- Figure out what is the correct way to scale up the remote function.
- Figure out scaling relations between replicas of the remote function, Flink
parallelism.default
configuration, ingress topic partition counts together with message partition keys. What is the design intentions behind this topic.
As the docs suggest, one of the benefits of flink statefun remote functions is that the remote function can scale differently with the flink workers and task parallelism. To understand more about how these messages are sent to the remote function processes. I have tried following scenarios.
Preparation
- Use https://github.com/apache/flink-statefun-playground/blob/main/deployments/k8s this for my experiment.
- Modify the https://github.com/apache/flink-statefun-playground/blob/main/deployments/k8s/03-functions/functions.py to the following to check the logs how things are parallelized in practice
...
functions = StatefulFunctions()
@functions.bind(typename="example/hello")
async def hello(context: Context, message: Message):
arg = message.raw_value().decode('utf-8')
hostname = os.getenv('HOSTNAME')
for _ in range(10):
print(f"{datetime.utcnow()} {hostname}: Hello from {context.address.id}: you wrote {arg}!", flush=True)
time.sleep(1)
...
- Play around the
parallelism.default
in the flink.conf, replicas count in the functions deployment configuration as well different partitioning configurations in the ingress topic:names
Observations
- When sending messages with the same partition key, everything seems to be running sequentially. Meaning if I send 5 messages like "key1:message1", "key1:message2", "key1:message3", "key1:message4", ""key1:message5". I can see that only one of the pod is getting requests even I have more replicas (Configured 5 replicas) of the remote function in the deployment. Regardless how I configure the parallelism or increasing the ingress topic partition count, it always stays the same behavior.

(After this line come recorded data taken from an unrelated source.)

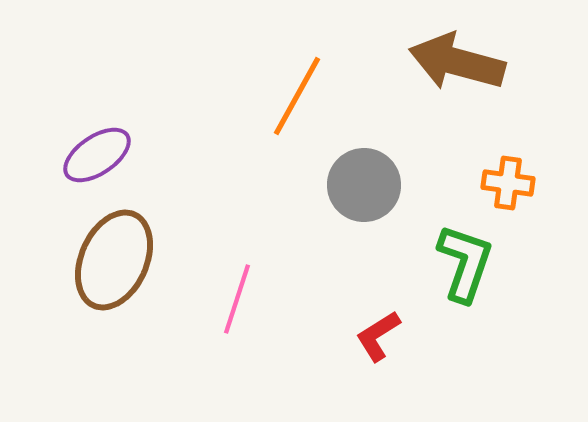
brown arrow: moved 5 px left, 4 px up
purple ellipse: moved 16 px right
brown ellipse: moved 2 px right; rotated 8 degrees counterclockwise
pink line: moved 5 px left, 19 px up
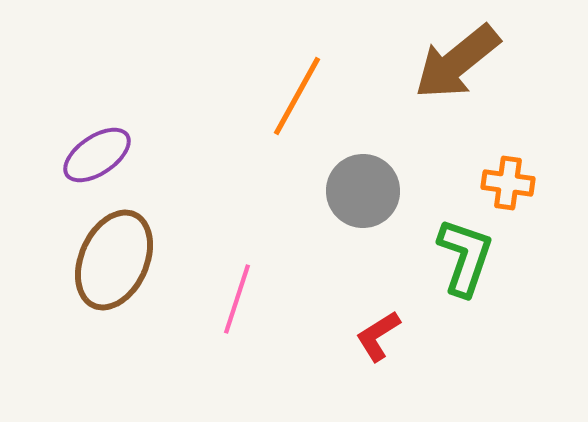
brown arrow: rotated 54 degrees counterclockwise
gray circle: moved 1 px left, 6 px down
green L-shape: moved 6 px up
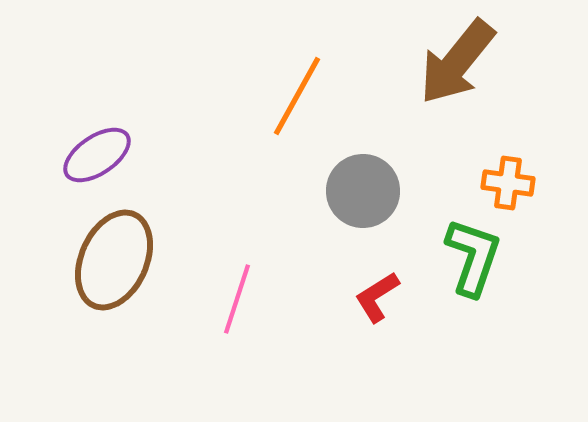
brown arrow: rotated 12 degrees counterclockwise
green L-shape: moved 8 px right
red L-shape: moved 1 px left, 39 px up
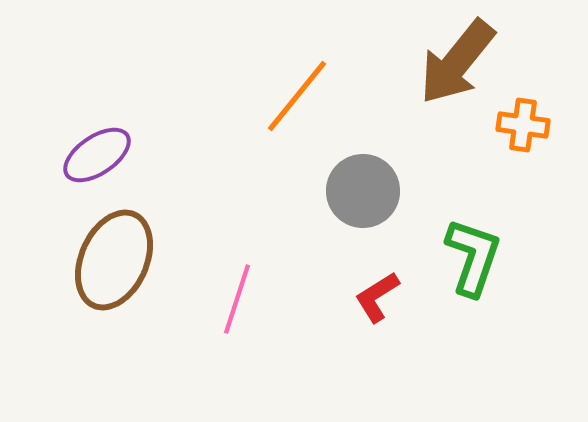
orange line: rotated 10 degrees clockwise
orange cross: moved 15 px right, 58 px up
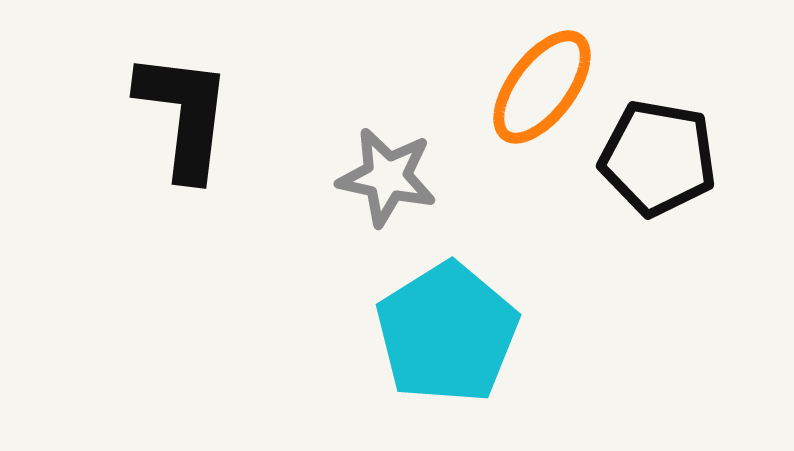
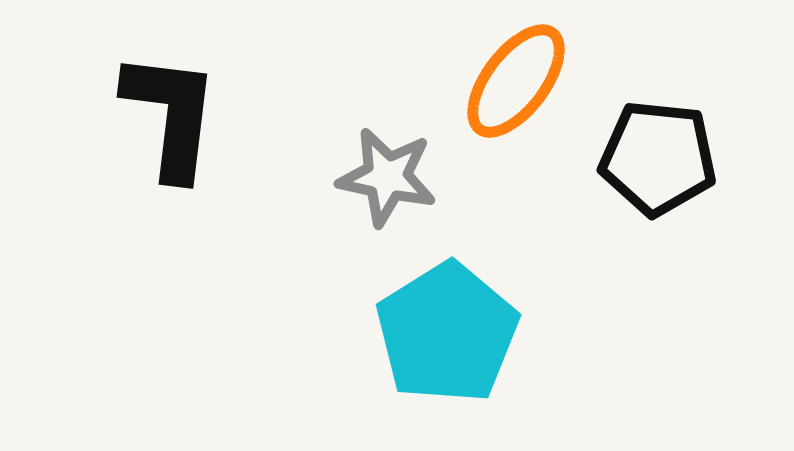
orange ellipse: moved 26 px left, 6 px up
black L-shape: moved 13 px left
black pentagon: rotated 4 degrees counterclockwise
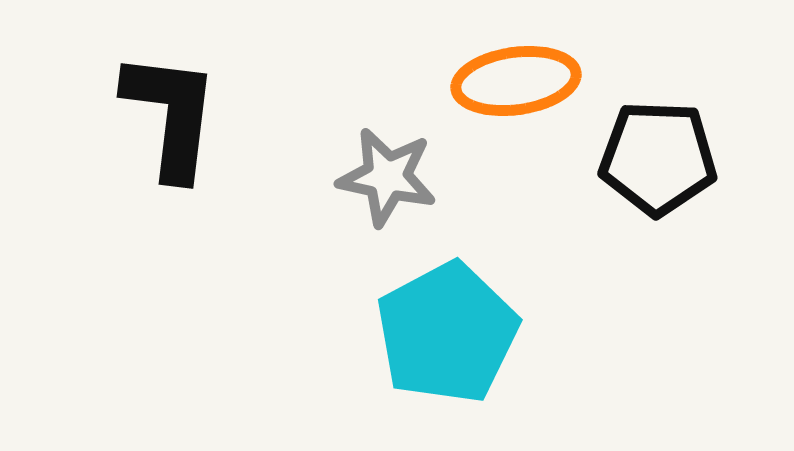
orange ellipse: rotated 45 degrees clockwise
black pentagon: rotated 4 degrees counterclockwise
cyan pentagon: rotated 4 degrees clockwise
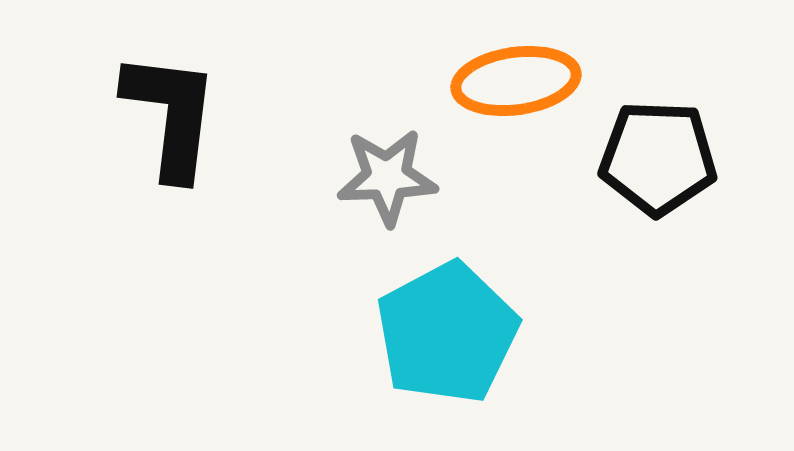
gray star: rotated 14 degrees counterclockwise
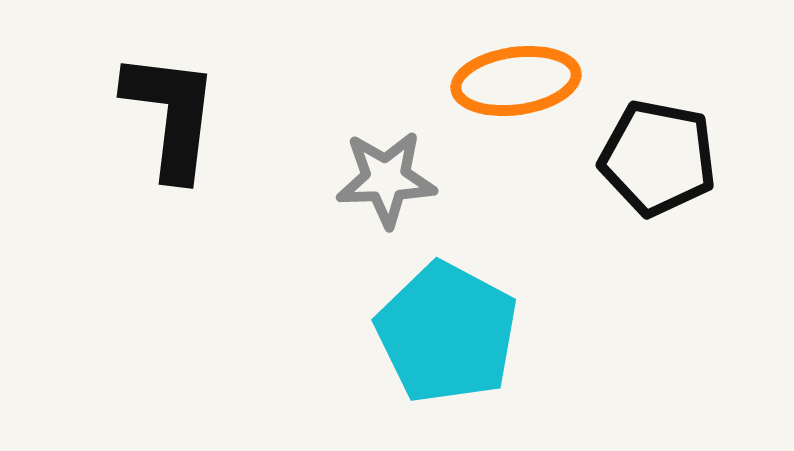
black pentagon: rotated 9 degrees clockwise
gray star: moved 1 px left, 2 px down
cyan pentagon: rotated 16 degrees counterclockwise
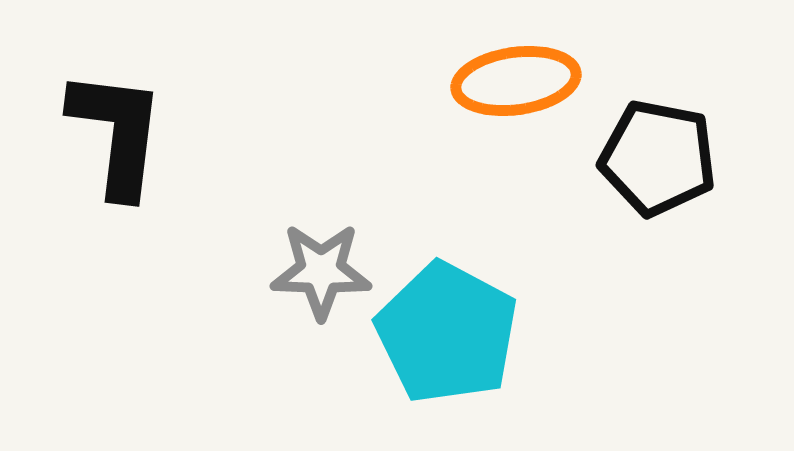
black L-shape: moved 54 px left, 18 px down
gray star: moved 65 px left, 92 px down; rotated 4 degrees clockwise
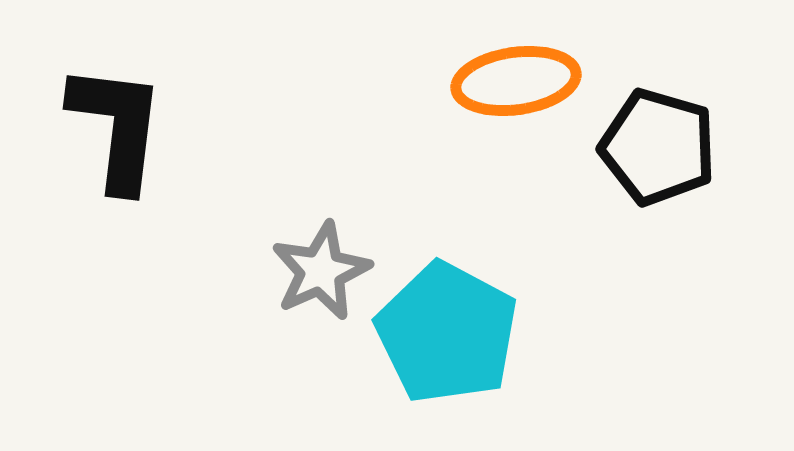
black L-shape: moved 6 px up
black pentagon: moved 11 px up; rotated 5 degrees clockwise
gray star: rotated 26 degrees counterclockwise
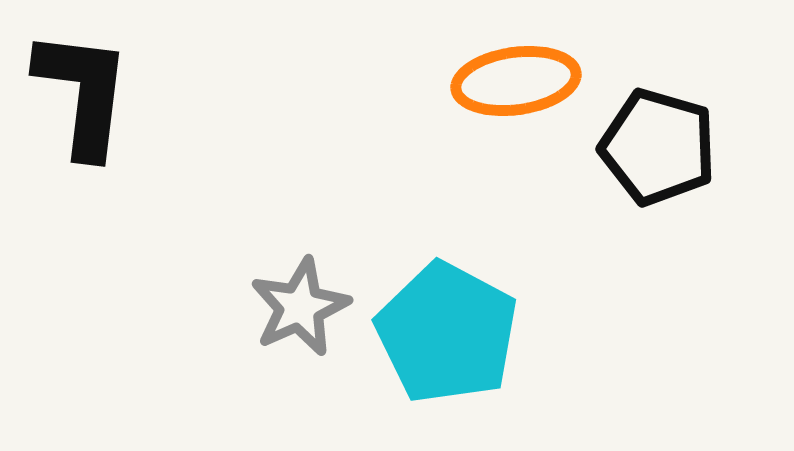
black L-shape: moved 34 px left, 34 px up
gray star: moved 21 px left, 36 px down
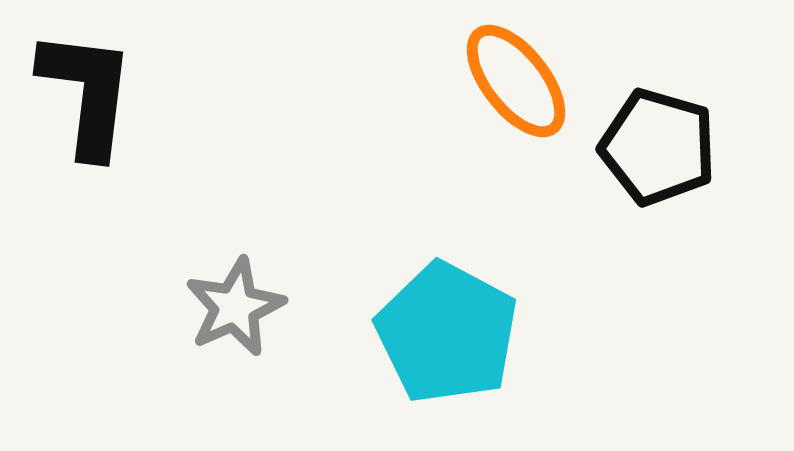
orange ellipse: rotated 60 degrees clockwise
black L-shape: moved 4 px right
gray star: moved 65 px left
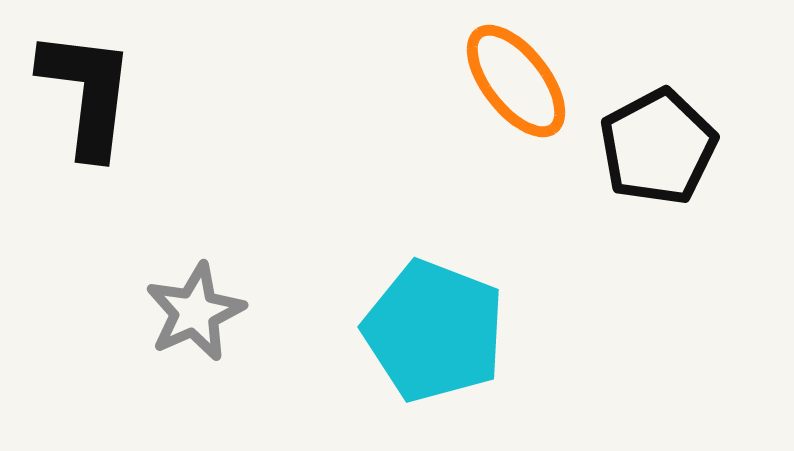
black pentagon: rotated 28 degrees clockwise
gray star: moved 40 px left, 5 px down
cyan pentagon: moved 13 px left, 2 px up; rotated 7 degrees counterclockwise
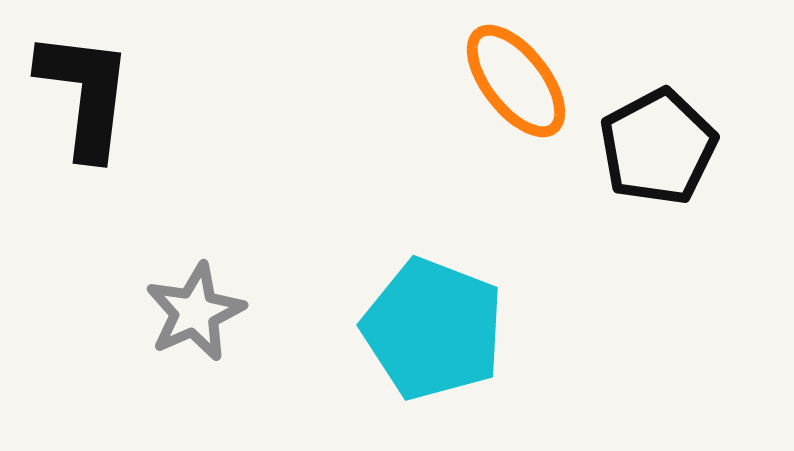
black L-shape: moved 2 px left, 1 px down
cyan pentagon: moved 1 px left, 2 px up
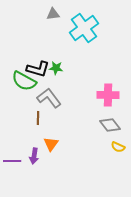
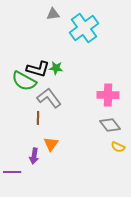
purple line: moved 11 px down
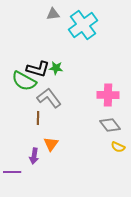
cyan cross: moved 1 px left, 3 px up
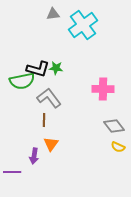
green semicircle: moved 2 px left; rotated 40 degrees counterclockwise
pink cross: moved 5 px left, 6 px up
brown line: moved 6 px right, 2 px down
gray diamond: moved 4 px right, 1 px down
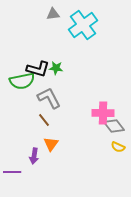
pink cross: moved 24 px down
gray L-shape: rotated 10 degrees clockwise
brown line: rotated 40 degrees counterclockwise
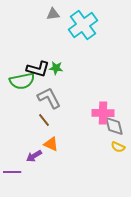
gray diamond: rotated 25 degrees clockwise
orange triangle: rotated 42 degrees counterclockwise
purple arrow: rotated 49 degrees clockwise
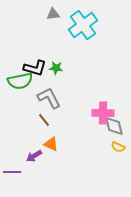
black L-shape: moved 3 px left, 1 px up
green semicircle: moved 2 px left
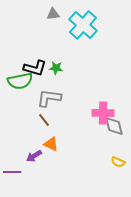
cyan cross: rotated 12 degrees counterclockwise
gray L-shape: rotated 55 degrees counterclockwise
yellow semicircle: moved 15 px down
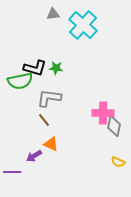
gray diamond: rotated 25 degrees clockwise
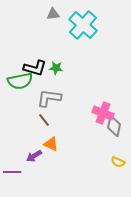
pink cross: rotated 20 degrees clockwise
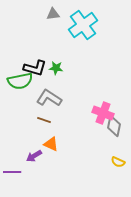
cyan cross: rotated 12 degrees clockwise
gray L-shape: rotated 25 degrees clockwise
brown line: rotated 32 degrees counterclockwise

- When sending messages with 10 partition keys (The topic is configured with 5 partitions, and parallelism is configured to 5 and the replicas of the remote function is configured to 5). How the replicas remote function receiving the requests seems to be random. Sometime, 5 of them receiving requests at the same time so that 5 of them can run some task together. But some time only 2 of them are utilized and other 3 are just waiting there.
- Seems parallelism determines the number of consumers in the same consumer group that subscribing to the ingress topic. I suspect if I have if configured more parallelism than the number of partitions in the ingress topic. the extra parallelism will just stay idle.
My Expectations
- What I really expect how this SHOULD work is that 5 of the replica remote functions should always be fully utilized if there is still backlogs in the ingress topic.
- When the ingress topic is configured with multiple partitions, each partitions should be batched separately and multiplex with other parallelism (or consumers) batches to utilize all of the processes in the remote functions.
Can some Flink expert help me understand the above behavior and design intentions more?